Über den Sinn dieses staatlichen Eingriffs in das Individualverhalten kann man sich je nach politischer Weltsicht also vortrefflich streiten. Wer will angesichts des Weltplastikmülls schon die Tütensteuer geißeln? Aber sollen bald Menschen mit großem Körperfettanteil tiefer ins Portemonnaie greifen, weil sie mutmaßlich ungesünder leben? Im Kern steckt die Frage, wie viel Mündigkeit (➝ Zakat) dem Bürger zugetraut wird.
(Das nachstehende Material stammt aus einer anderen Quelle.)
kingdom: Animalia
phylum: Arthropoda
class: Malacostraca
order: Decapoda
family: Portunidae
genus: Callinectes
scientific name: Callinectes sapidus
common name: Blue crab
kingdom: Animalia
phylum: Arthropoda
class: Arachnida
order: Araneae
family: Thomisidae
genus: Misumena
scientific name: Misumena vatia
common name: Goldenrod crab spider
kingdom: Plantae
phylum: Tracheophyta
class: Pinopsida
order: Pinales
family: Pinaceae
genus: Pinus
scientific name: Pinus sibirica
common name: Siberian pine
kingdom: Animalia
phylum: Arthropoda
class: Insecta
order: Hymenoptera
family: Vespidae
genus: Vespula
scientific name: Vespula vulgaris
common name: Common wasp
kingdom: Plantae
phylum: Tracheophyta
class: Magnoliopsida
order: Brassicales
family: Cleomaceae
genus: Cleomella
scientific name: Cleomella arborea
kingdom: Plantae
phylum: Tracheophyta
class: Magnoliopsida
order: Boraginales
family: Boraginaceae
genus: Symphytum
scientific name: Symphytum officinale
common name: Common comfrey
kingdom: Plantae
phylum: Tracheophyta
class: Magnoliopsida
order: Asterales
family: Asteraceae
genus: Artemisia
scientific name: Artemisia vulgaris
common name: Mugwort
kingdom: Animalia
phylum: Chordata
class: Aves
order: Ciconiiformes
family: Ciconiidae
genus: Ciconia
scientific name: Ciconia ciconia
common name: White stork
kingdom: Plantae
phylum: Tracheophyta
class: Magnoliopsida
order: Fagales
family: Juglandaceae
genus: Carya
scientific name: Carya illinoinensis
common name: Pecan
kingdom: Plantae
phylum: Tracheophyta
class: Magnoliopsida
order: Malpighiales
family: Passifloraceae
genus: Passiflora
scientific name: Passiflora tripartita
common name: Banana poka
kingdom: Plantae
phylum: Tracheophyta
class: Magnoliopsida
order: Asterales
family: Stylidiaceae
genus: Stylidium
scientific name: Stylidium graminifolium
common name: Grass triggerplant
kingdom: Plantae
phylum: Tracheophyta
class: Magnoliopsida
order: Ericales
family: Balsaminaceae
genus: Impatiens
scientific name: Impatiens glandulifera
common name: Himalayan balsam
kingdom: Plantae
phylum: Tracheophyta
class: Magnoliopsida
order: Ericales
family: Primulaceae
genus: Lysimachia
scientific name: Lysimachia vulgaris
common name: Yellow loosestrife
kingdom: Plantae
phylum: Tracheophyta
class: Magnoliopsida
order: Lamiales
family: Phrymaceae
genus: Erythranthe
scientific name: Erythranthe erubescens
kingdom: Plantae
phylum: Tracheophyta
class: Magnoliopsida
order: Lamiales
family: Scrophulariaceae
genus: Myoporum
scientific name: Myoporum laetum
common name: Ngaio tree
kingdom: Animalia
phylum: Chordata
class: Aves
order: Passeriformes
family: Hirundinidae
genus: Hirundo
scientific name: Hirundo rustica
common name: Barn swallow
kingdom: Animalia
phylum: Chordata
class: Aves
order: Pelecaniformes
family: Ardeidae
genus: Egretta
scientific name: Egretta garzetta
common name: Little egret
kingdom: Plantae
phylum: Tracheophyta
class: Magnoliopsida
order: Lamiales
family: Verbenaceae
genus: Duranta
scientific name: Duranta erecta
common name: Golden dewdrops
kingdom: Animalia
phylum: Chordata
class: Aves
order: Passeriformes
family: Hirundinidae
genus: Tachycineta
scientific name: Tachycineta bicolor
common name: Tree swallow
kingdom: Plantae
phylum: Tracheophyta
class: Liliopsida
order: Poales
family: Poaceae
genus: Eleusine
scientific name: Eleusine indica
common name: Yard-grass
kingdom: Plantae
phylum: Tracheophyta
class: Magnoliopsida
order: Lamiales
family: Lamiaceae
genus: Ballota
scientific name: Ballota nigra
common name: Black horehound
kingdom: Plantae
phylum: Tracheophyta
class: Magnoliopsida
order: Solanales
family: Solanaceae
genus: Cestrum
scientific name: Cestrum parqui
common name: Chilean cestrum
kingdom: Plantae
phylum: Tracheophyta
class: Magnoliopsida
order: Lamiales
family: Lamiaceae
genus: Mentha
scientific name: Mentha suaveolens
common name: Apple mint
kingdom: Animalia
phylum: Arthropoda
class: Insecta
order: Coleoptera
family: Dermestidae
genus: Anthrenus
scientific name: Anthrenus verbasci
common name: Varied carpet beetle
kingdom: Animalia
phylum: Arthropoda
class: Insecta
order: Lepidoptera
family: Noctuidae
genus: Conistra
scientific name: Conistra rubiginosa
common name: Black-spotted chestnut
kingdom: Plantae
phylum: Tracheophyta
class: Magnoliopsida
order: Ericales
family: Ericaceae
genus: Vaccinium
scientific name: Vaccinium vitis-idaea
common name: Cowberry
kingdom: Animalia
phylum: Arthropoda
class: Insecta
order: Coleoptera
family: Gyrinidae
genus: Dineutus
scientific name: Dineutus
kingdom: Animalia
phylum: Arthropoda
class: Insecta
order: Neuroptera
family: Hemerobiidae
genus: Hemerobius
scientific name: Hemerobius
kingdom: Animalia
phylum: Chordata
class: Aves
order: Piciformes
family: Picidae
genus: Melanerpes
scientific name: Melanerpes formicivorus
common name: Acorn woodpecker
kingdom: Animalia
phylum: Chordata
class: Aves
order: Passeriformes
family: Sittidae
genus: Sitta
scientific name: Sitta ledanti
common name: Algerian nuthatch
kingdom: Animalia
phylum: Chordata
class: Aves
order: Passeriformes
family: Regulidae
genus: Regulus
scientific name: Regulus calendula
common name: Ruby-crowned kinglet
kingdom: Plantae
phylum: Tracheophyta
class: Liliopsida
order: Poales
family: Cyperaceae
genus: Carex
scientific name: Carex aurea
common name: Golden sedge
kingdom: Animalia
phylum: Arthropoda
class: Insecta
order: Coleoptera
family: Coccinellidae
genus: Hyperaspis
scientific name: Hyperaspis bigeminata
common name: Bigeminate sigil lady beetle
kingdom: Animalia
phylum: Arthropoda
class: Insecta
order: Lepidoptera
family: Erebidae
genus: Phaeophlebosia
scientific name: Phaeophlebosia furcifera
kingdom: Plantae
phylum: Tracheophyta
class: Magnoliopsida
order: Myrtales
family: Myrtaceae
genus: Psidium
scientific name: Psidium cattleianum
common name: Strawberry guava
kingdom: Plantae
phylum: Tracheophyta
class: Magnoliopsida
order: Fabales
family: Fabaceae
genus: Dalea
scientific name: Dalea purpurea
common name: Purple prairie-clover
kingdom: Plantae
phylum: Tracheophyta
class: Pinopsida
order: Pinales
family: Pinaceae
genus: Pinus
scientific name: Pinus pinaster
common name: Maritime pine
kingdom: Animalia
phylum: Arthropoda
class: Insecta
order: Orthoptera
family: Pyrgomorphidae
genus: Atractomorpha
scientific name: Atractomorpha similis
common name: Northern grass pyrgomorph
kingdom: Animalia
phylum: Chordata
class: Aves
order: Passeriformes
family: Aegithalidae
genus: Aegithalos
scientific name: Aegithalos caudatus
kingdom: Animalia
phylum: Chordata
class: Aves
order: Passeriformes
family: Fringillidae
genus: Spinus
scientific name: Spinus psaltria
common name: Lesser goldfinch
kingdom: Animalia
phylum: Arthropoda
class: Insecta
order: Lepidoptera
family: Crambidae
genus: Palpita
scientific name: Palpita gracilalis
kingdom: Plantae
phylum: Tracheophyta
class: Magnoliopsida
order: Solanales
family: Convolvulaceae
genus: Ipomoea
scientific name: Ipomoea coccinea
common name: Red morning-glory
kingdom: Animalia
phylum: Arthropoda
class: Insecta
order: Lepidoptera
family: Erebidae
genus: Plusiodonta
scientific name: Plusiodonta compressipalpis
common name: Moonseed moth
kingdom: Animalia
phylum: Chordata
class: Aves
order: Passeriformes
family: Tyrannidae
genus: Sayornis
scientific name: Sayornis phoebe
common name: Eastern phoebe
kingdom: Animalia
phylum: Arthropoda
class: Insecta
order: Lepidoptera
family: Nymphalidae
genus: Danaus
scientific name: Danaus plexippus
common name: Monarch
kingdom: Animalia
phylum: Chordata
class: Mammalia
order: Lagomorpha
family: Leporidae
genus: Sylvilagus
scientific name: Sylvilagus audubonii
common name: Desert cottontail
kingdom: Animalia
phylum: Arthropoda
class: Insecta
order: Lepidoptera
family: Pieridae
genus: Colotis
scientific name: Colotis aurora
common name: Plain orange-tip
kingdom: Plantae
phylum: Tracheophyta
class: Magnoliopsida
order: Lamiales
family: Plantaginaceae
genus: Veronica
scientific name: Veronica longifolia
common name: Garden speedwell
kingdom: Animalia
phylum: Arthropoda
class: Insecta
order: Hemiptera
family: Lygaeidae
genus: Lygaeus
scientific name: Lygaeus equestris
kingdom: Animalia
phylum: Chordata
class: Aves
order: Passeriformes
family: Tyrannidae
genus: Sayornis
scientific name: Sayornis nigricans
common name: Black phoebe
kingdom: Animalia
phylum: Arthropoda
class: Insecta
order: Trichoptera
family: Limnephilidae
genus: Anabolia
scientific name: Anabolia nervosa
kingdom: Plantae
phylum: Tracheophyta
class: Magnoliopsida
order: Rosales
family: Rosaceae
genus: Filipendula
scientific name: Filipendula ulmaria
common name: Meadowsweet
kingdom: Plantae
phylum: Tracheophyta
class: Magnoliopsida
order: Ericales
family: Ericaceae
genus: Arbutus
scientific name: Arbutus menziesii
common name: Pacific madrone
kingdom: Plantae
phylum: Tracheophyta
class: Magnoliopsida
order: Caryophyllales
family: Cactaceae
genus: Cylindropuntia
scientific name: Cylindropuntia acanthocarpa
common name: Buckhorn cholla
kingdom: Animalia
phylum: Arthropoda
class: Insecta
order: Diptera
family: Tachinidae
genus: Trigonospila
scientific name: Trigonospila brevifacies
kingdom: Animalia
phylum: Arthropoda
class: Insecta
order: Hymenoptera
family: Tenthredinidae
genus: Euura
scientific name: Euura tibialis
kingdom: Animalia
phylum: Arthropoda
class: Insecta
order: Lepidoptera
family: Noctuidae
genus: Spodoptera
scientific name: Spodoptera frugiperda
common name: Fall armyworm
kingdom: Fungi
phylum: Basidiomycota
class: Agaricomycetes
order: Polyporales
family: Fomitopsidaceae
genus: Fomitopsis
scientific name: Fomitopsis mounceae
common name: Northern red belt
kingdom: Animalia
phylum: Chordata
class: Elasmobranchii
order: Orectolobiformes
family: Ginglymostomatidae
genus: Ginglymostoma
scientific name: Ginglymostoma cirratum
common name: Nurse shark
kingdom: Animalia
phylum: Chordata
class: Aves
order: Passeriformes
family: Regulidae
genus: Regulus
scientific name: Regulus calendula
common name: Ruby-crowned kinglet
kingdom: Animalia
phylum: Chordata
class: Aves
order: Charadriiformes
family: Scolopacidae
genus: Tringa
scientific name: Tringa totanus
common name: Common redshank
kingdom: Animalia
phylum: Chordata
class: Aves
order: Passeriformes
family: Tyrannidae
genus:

Tobias Prüwer
S
Sommermärchen Mit den Steuertricks und kleinen Betrügereien ist es ja so eine Sache, man kann es vielleicht mit dem katastrophalen Auftritt der deutschen Nationalmannschaft bei der vergangenen WM vergleichen: „Um als Weltmeister in der Vorrunde einer WM auszuscheiden“, las ich da kurz nach der Niederlage gegen Südkorea, „muss man erstmal Weltmeister sein“ (➝ Basiswissen).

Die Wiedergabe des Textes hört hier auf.